L’Armenia ha cercato sempre ogni pretesto per accuse infondate verso l’Azerbaigian, denunciando addirittura un ipotetico attacco azerbaigiano all’obsoleta e pericolosa centrale nucleare di Metsamar. Ciò viene portato avanti per distogliere l’attenzione dalla pericolosità insita nella centrale stessa – più volte denunciata dal mio paese, e dalle minacce da parte dell’Armenia del 12 luglio e dei giorni seguenti al mio paese – in un’area strategica dal punto di vista geo-energetico, e alla centrale idroelettrica azerbaigiana di Mingachevir, la più grande del Caucaso Meridionale.
L’Azerbaigian ha ripetutamente avvertito la comunità internazionale che l’Armenia si stava preparando per un nuovo atto di aggressione e per la guerra. L’Azerbaigian ha più volte affermato che l’attacco militare in corso dell’Armenia contro l’Azerbaigian, e la presenza delle forze armate dell’Armenia nei territori occupati dell’Azerbaigian, rappresentano la principale minaccia alla pace e alla stabilità regionale. Sullo sfondo dei dibattiti generali della 75a sessione dell’Assemblea generale delle Nazioni Unite, in un momento in cui il mondo sta combattendo la pandemia Covid-19, la leadership politico-militare dell’Armenia è ricorsa a un’altra avventura e provocazione militare. Con queste azioni, la leadership dell’Armenia ha dimostrato ancora una volta mancanza di rispetto per il diritto internazionale, la Carta delle Nazioni Unite e la comunità internazionale.
Quello che l’Azerbaigian denuncia, in questi difficili momenti, è che l’Armenia sta colpendo ripetutamente obiettivi civili. Le sue azioni hanno portato all’uccisione di un’intera famiglia, composta di cinque persone, inclusi due bambini, nel villaggio di Gashalti (distretto di Naftalan) e dalla mattina del 28 settembre la città di Tartar è sotto il fuoco nemico. Si tratta di crimini di Guerra, e la comunità internazionale ha l’obbligo di condanna ed intervento.

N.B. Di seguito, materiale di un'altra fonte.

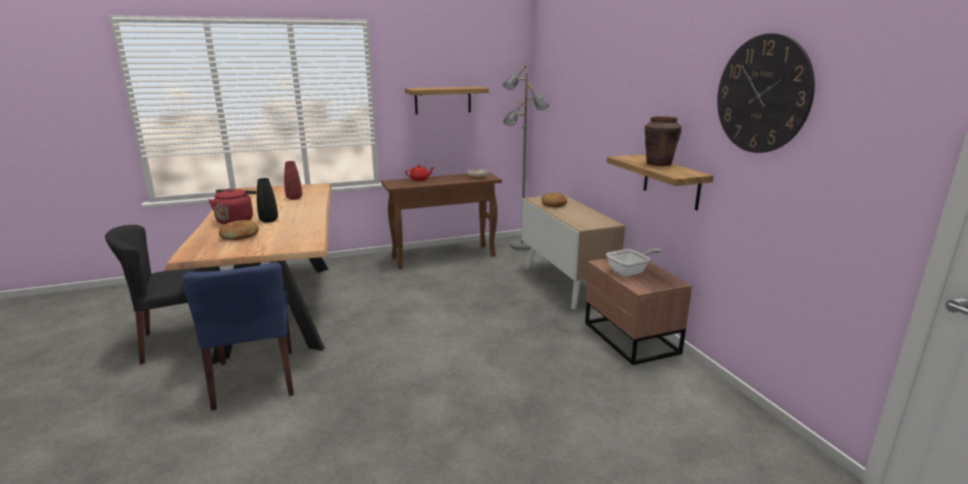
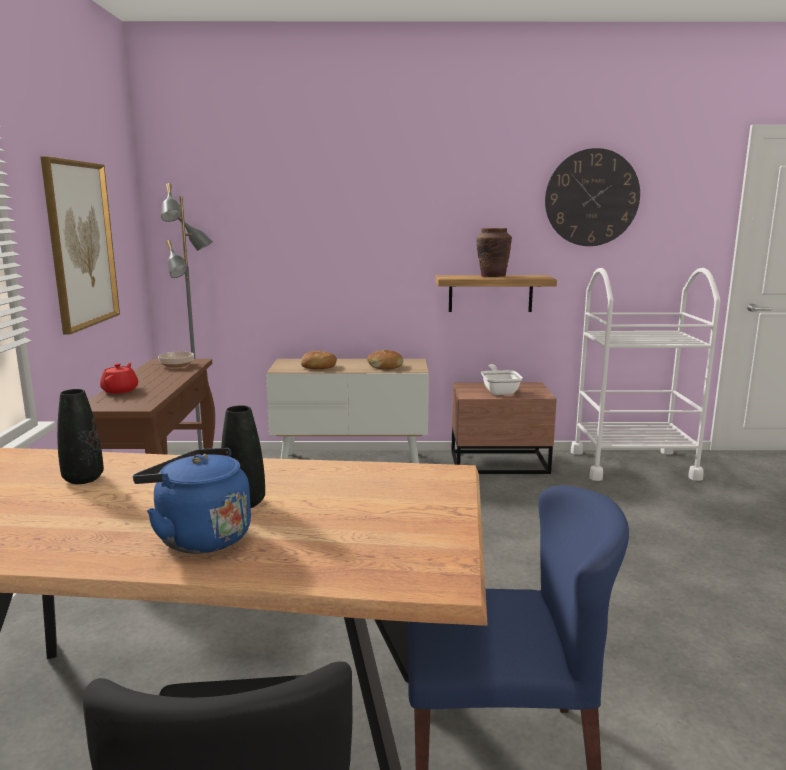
camera: 70 degrees left, 5 degrees down
(236, 220) = (199, 537): red kettle -> blue kettle
(240, 236) = (336, 529): bread -> bread (385, 366)
(294, 198) = (83, 479): red vase -> black vase
(443, 100) = (81, 244): shelf -> picture
(716, 413) = (632, 465): none -> white cart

La nostra posizione si basa sul diritto internazionale e sulla giustizia. Sono ormai 30 anni che il nostro popolo subisce una grande ingiustizia, l’aggressione militare da parte dell’Armenia. Le forze armate dell’Azerbaigian stanno attuando misure di controffensiva e ritorsione nel quadro del diritto all’autodifesa e nel pieno rispetto del diritto internazionale umanitario, al fine di prevenire ulteriori aggressioni militari dell’Armenia e garantire la sicurezza della popolazione civile, che vive vicino alla linea di contatto.
Le forze armate dell’Azerbaigian stanno combattendo sulla nostra terra per proteggere e difendere l’integrità territoriale dell’Azerbaigian sul suo territorio. L’Azerbaigian non ha nessun obiettivo nei territori di altri paesi. Invece, vorremmo chiedere, cosa fa il soldato armeno nella nostra terra? Cosa fa l’esercito dell’Armenia nella nostra terra? L’Armenia è un paese occupante, e questa occupazione deve avere fine. C’è solo un’unica via per la soluzione del conflitto. Le forze di occupazione dell’Armenia devono ritirarsi dai territori dell’Azerbaigian. L’integrità territoriale dell’Azerbaigian deve essere ripristinata. Non c’è un’altra soluzione. Come ha detto il Presidente dell’Azerbaigian Ilham Aliyev “Noi siamo sulla strada della giustizia. Il Karabakh è Azerbaigian!”.